Removing degrees of separation: Arno Matis Architecture

Mar 21 • Architects, VANCOUVER • 2023 Views • 3 Comments on Removing degrees of separation: Arno Matis Architecture

By Phil Roberts…


For some people, planning to build a project can seem daunting, especially if they are inexperienced in the vagaries and complexity of construction. Arno Matis Architecture (AMA) in Vancouver is a firm that focuses on that niche group of clientele. These clients typically start the process with AMA and they take them through the critical early stages, locating appropriate sites and providing feasibility studies for various concept schemes.


Often at the beginning of a project, clients can become overwhelmed with the abundance of information to absorb. “We don’t typically work for developers,” says Principal Arno Matis, “Our clients are experienced and successful investors that are looking for specific development expertise.”


To meet the unique requirements of each client and project, AMA is exploring new technologies and new applications to address the requirements of demanding new sustainability standards. For example, working in tandem with industry manufacturers, AMA is researching and developing a geopolymer concrete as a building envelope for their Cliff House project in West Vancouver. Geopolymer concrete is considered to be a truly “green” concrete, since it uses no cement. The house appears to float on a pool of moving water which acts as a foil to dampen the sound of the traffic. It’s an acoustic, and perhaps aquatic, design strategy that Matis works above everyday in AMA’s offices which just happen to be located in the Waterfall Building designed by Arthur Erickson.


Matis is very connected to his city. Officially connected. This year, he sits on the City of Vancouver Urban Design Panel a position which is very meaningful to him. “It’s important for architects to be involved with the city that they work in. The deeper you go, the more the learning opportunities. It opens your eyes to the broader context and goals of the city.”

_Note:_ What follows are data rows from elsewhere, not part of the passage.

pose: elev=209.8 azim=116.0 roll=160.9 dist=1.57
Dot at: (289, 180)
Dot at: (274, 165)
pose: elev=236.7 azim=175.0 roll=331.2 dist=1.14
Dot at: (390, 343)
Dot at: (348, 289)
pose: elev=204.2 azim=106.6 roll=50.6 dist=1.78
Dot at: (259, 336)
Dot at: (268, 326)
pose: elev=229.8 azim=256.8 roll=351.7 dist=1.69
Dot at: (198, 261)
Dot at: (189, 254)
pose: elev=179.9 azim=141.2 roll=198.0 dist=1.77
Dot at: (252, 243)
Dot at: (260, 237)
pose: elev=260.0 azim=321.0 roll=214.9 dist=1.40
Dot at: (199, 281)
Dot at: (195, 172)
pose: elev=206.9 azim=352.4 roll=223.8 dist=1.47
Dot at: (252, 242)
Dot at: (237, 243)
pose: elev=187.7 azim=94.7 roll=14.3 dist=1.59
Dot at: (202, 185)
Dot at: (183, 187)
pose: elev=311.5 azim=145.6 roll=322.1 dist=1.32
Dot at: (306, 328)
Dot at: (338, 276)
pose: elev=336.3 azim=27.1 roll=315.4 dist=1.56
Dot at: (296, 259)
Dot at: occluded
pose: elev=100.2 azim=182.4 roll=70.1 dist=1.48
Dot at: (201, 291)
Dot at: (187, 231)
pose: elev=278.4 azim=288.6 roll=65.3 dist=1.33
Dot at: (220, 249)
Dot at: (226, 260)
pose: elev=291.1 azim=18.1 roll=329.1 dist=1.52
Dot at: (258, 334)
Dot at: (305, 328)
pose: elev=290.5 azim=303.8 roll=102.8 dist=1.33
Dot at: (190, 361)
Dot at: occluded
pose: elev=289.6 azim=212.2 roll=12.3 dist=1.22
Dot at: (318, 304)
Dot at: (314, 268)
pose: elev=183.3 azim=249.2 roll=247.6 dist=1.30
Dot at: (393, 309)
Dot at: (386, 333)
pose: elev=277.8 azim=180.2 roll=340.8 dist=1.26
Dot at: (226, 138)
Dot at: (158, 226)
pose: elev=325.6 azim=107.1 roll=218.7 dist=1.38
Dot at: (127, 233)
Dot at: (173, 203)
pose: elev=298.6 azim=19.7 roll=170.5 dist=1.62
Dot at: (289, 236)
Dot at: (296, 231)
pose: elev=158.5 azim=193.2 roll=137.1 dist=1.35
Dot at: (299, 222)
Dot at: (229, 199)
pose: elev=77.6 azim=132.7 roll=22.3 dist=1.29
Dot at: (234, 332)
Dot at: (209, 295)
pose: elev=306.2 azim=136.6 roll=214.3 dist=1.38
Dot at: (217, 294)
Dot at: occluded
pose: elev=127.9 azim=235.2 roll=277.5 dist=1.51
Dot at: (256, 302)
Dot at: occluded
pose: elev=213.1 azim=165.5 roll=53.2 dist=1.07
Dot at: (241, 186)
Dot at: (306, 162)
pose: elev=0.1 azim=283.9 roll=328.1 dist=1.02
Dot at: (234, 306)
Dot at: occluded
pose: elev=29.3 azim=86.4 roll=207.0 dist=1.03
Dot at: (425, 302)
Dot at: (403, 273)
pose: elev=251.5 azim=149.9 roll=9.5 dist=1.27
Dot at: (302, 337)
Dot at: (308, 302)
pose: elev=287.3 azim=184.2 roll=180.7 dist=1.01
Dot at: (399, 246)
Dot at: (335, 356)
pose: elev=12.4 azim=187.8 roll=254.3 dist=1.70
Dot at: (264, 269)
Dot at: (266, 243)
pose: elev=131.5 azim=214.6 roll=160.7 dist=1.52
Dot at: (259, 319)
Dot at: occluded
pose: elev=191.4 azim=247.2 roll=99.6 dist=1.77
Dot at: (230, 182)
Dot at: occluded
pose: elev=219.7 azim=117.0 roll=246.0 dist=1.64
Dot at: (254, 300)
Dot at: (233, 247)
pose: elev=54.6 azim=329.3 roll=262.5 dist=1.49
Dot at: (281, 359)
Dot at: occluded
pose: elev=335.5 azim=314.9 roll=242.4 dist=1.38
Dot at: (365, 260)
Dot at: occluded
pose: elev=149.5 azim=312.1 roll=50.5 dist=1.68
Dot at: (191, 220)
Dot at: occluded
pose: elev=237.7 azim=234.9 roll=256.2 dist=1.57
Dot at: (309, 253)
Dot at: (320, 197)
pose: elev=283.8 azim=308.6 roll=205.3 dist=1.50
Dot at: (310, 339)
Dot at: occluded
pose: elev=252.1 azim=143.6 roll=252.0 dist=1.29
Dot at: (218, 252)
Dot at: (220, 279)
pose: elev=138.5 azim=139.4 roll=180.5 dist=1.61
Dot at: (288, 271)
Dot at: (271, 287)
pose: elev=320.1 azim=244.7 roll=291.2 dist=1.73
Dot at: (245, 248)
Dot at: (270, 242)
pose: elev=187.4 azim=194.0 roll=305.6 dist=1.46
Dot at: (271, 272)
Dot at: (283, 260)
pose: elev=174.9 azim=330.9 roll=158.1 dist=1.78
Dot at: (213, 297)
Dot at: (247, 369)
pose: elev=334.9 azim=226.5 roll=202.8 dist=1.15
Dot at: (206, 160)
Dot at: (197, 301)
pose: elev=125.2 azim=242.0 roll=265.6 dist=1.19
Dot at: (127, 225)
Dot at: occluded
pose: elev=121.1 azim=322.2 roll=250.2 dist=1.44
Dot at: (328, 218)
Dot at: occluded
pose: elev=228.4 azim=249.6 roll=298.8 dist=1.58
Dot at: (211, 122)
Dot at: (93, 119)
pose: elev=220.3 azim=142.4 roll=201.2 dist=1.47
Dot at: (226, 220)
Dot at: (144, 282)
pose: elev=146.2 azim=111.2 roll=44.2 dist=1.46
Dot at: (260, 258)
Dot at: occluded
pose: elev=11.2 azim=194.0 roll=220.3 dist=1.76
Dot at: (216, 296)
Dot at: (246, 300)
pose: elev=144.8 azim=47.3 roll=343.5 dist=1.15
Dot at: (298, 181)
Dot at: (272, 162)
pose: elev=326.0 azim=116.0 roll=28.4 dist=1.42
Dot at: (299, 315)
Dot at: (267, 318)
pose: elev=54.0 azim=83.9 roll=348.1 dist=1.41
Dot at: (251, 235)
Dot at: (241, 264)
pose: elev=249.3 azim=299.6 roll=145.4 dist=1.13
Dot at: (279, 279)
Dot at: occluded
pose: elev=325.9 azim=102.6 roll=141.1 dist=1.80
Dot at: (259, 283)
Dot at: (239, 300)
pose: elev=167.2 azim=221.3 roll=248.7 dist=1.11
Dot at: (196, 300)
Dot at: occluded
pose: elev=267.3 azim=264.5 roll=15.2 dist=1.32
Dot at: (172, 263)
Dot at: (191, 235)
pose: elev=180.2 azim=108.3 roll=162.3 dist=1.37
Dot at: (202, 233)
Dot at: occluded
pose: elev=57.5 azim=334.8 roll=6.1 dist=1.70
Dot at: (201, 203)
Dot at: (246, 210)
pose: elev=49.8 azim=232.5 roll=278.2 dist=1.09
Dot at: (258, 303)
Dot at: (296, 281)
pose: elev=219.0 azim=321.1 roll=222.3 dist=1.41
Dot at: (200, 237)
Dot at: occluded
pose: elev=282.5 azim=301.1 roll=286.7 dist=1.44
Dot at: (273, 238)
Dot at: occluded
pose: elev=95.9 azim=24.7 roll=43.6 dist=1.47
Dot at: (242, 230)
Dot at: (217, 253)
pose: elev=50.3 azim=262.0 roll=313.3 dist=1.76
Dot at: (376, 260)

A project where AMA is exploring the possibilities of that broader context is a residential campus known as the Aperture Building in the Cambie Corridor area of the city. “This project will be the next generation of urban planning and design in Vancouver,” proclaims Matis. Downtown Vancouver has successfully built high-rise residential density in the core, but Aperture will attempt to introduce mid-rise density in a low-rise neighbourhood. As a way to make this project more acceptable in terms of scale, they have broken up the massing of the building, creating apertures between them.

AMA’s office is non-hierarchical in the way that work gets done. Matis enjoys working in an office where there are no layers of separation, spatially or socially, between himself and the rest of his staff. “We all take turns building models and sketching. We even encourage consultants to drop in and chat with the staff as a way to grow our relationship beyond weekly coordination meetings.”


Fostering healthy working relationships with consultants is in a way the firm’s response to the fragmentation of specialties in the construction industry, something that must be bemusing to their clients. Acoustic specialists, lighting consultants and architects who only design facades are some areas that come to mind. “There is an ever-increasing plethora of specialized consultants and fragmentation is resulting in inefficiencies. A lot of these consultants are working in separate offices with their own staff, and it all adds to the cost of a project for the client. Integrated design delivery is a response to this. ” AMA takes on additional scopes of work which over the years have been fragmented off from architects to consultants, and brings them into their office to provide better, more holistic service to their clients.


Improving the client experience also comes by not letting 3D software usurp the human element of design, one of the reasons model building and sketching is encouraged for all staff.  “With digital media, it is so quick that there tends to arise a flatness in the work and it can become generic. An architect can use the same architectural language in different cities around the world without paying attention to context.”


However, it goes deeper than city to city, as Matis says. “Our projects don’t all look the same. They’re not in the same parts of the city. Neighbourhoods are different. They have different characteristics and histories.”


Phil Roberts is the creator of sixty7 Architecture Road.